There is Florence Nightingale. Then there is the loathsome Nurse Ratched from “One Flew Over The Cuckoo’s Nest.”  Depictions of nurses on the silver screen have shifted dramatically over the last century, according to a new study. And those portrayals have affected nurses in real life.

Australian researchers watched more than 280 films made over the last 100 years, and reviewed the plots of another 36,000 to learn how nurses have been depicted on the silver screen. Starting at the dawn of the film era, nurses were generally seen as the heroine or love interest, someone who selflessly cares for others, according to the report. During the women’s liberation movement in the 1960s, nurses began cropping up in psychological thrillers and as sociopaths, according to the report authors.

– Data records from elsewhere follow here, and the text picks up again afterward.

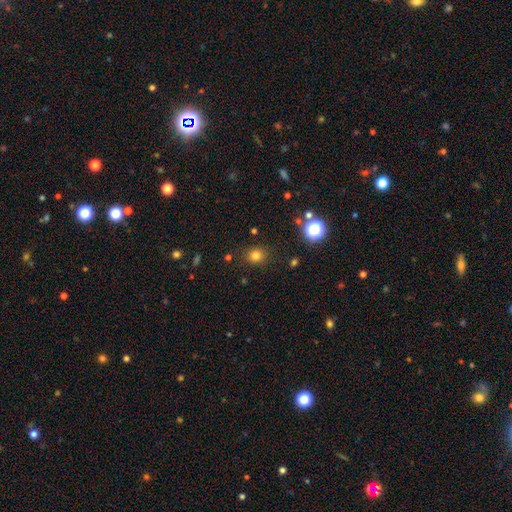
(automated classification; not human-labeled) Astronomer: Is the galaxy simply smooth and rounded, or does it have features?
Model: smooth — 78%.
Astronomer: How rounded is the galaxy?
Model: round — 81%.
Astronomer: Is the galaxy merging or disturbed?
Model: none — 87%.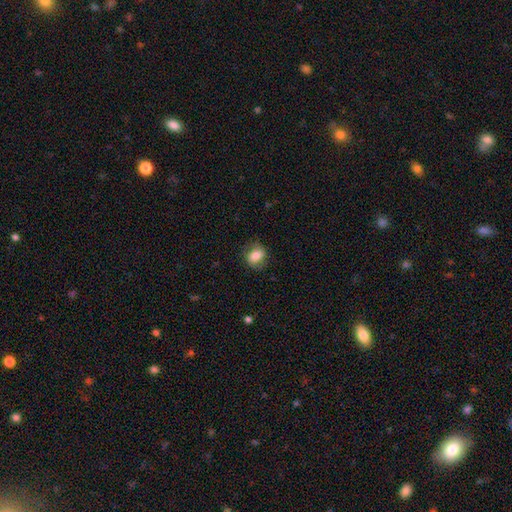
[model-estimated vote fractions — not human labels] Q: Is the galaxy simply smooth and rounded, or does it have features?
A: smooth — 76%.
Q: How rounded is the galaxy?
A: in between — 62%.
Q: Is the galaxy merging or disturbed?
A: none — 74%.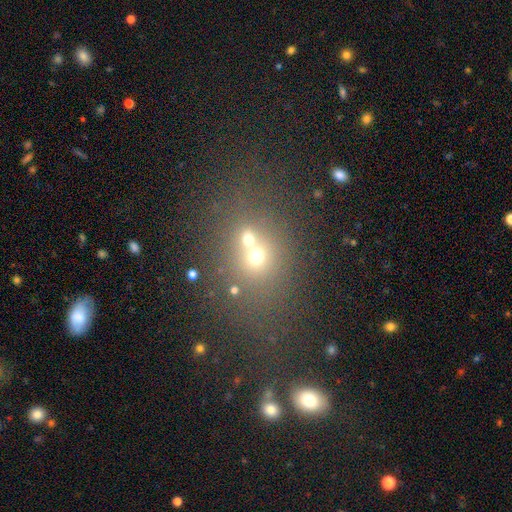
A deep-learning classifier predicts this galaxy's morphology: Smooth or featured?
  - smooth: 54% *
  - star or artifact: 28%
  - featured or disk: 18%
How rounded?
  - round: 64% *
  - in between: 35%
  - cigar-shaped: 1%
Merging?
  - none: 44% *
  - merger: 43%
  - minor disturbance: 8%
  - major disturbance: 5%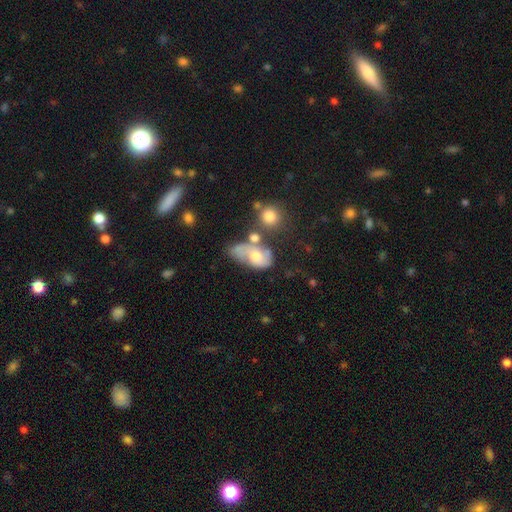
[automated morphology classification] This appears to be a smooth galaxy with no disk features (46%). Merging: merger (28%).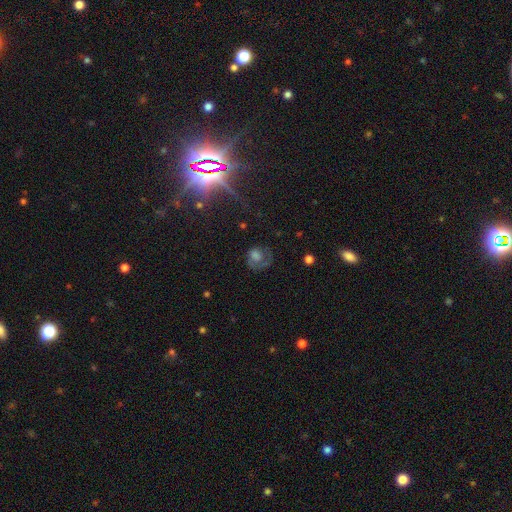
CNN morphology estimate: The model was most divided on "smooth or featured": smooth: 42%, featured or disk: 39%, star or artifact: 19%. More confident: merging — none (52%).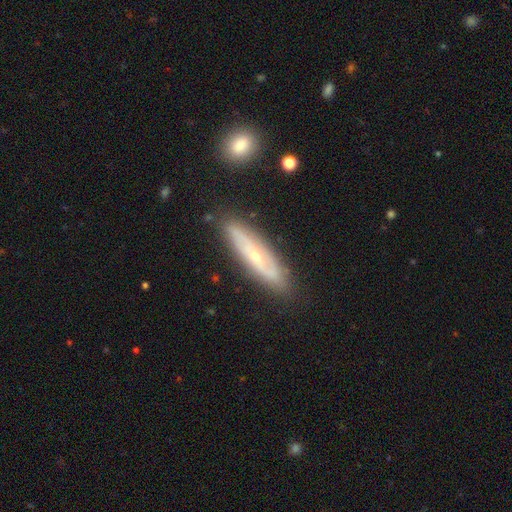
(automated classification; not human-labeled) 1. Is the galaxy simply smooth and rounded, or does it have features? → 65% featured or disk, 29% smooth, 6% star or artifact.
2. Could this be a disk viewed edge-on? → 51% yes, 49% no.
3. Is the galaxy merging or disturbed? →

Modern films tend to depict nurses as self-confident and powerful-a much better view than had earlier been taken. Still, authors warn that nurses need to be aware of how they’re being portrayed in the cinema. With roughly 26% of the 280 some films featuring an overtly sexual characterization of nurses, study author Dr. David Stanley from the Curtin University of Technology in Perth says there are negative implications for the nursing profession.

The full report, titled “Celluloid angels: a research study of nurses in feature films 1900-2007,” was published in the October issue of the Journal of Advanced Nursing.